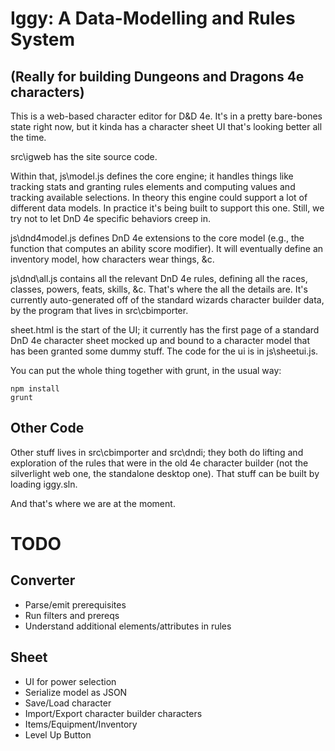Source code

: Iggy: A Data-Modelling and Rules System
=======================================

(Really for building Dungeons and Dragons 4e characters)
--------------------------------------------------------

This is a web-based character editor for D&D 4e. It's in a pretty bare-bones
state right now, but it kinda has a character sheet UI that's looking better
all the time.

src\igweb has the site source code.

Within that, js\model.js defines the core engine; it handles things like
tracking stats and granting rules elements and computing values and tracking
available selections. In theory this engine could support a lot of different
data models. In practice it's being built to support this one. Still, we try
not to let DnD 4e specific behaviors creep in.

js\dnd4model.js defines DnD 4e extensions to the core model (e.g., the
function that computes an ability score modifier). It will eventually define
an inventory model, how characters wear things, &c.

js\dnd\all.js contains all the relevant DnD 4e rules, defining all the races,
classes, powers, feats, skills, &c. That's where the all the details
are. It's currently auto-generated off of the standard wizards character
builder data, by the program that lives in src\cbimporter.

sheet.html is the start of the UI; it currently has the first page of a
standard DnD 4e character sheet mocked up and bound to a character model that
has been granted some dummy stuff. The code for the ui is in js\sheetui.js.

You can put the whole thing together with grunt, in the usual way:

    npm install
    grunt


Other Code
----------

Other stuff lives in src\cbimporter and src\dndi; they both do lifting and
exploration of the rules that were in the old 4e character builder (not the
silverlight web one, the standalone desktop one). That stuff can be built by
loading iggy.sln.

And that's where we are at the moment.

TODO
====

Converter
---------
- Parse/emit prerequisites
- Run filters and prereqs
- Understand additional elements/attributes in rules

Sheet
-----
- UI for power selection
- Serialize model as JSON
- Save/Load character
- Import/Export character builder characters
- Items/Equipment/Inventory
- Level Up Button
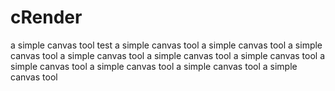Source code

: # cRender
a simple canvas tool
test
a simple canvas tool
a simple canvas tool
a simple canvas tool
a simple canvas tool
a simple canvas tool
a simple canvas tool
a simple canvas tool
a simple canvas tool
a simple canvas tool
a simple canvas tool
-*-
▸ Problem requirements: Write out all the rows again with every "canvas tool" changed to "drawing tool" and nothing else altered. Leave the pictures out.

▸ Your response:
Source code

: Iggy: A Data-Modelling and Rules System
=======================================

(Really for building Dungeons and Dragons 4e characters)
--------------------------------------------------------

This is a web-based character editor for D&D 4e. It's in a pretty bare-bones
state right now, but it kinda has a character sheet UI that's looking better
all the time.

src\igweb has the site source code.

Within that, js\model.js defines the core engine; it handles things like
tracking stats and granting rules elements and computing values and tracking
available selections. In theory this engine could support a lot of different
data models. In practice it's being built to support this one. Still, we try
not to let DnD 4e specific behaviors creep in.

js\dnd4model.js defines DnD 4e extensions to the core model (e.g., the
function that computes an ability score modifier). It will eventually define
an inventory model, how characters wear things, &c.

js\dnd\all.js contains all the relevant DnD 4e rules, defining all the races,
classes, powers, feats, skills, &c. That's where the all the details
are. It's currently auto-generated off of the standard wizards character
builder data, by the program that lives in src\cbimporter.

sheet.html is the start of the UI; it currently has the first page of a
standard DnD 4e character sheet mocked up and bound to a character model that
has been granted some dummy stuff. The code for the ui is in js\sheetui.js.

You can put the whole thing together with grunt, in the usual way:

    npm install
    grunt


Other Code
----------

Other stuff lives in src\cbimporter and src\dndi; they both do lifting and
exploration of the rules that were in the old 4e character builder (not the
silverlight web one, the standalone desktop one). That stuff can be built by
loading iggy.sln.

And that's where we are at the moment.

TODO
====

Converter
---------
- Parse/emit prerequisites
- Run filters and prereqs
- Understand additional elements/attributes in rules

Sheet
-----
- UI for power selection
- Serialize model as JSON
- Save/Load character
- Import/Export character builder characters
- Items/Equipment/Inventory
- Level Up Button
Source code

: # cRender
a simple drawing tool
test
a simple drawing tool
a simple drawing tool
a simple drawing tool
a simple drawing tool
a simple drawing tool
a simple drawing tool
a simple drawing tool
a simple drawing tool
a simple drawing tool
a simple drawing tool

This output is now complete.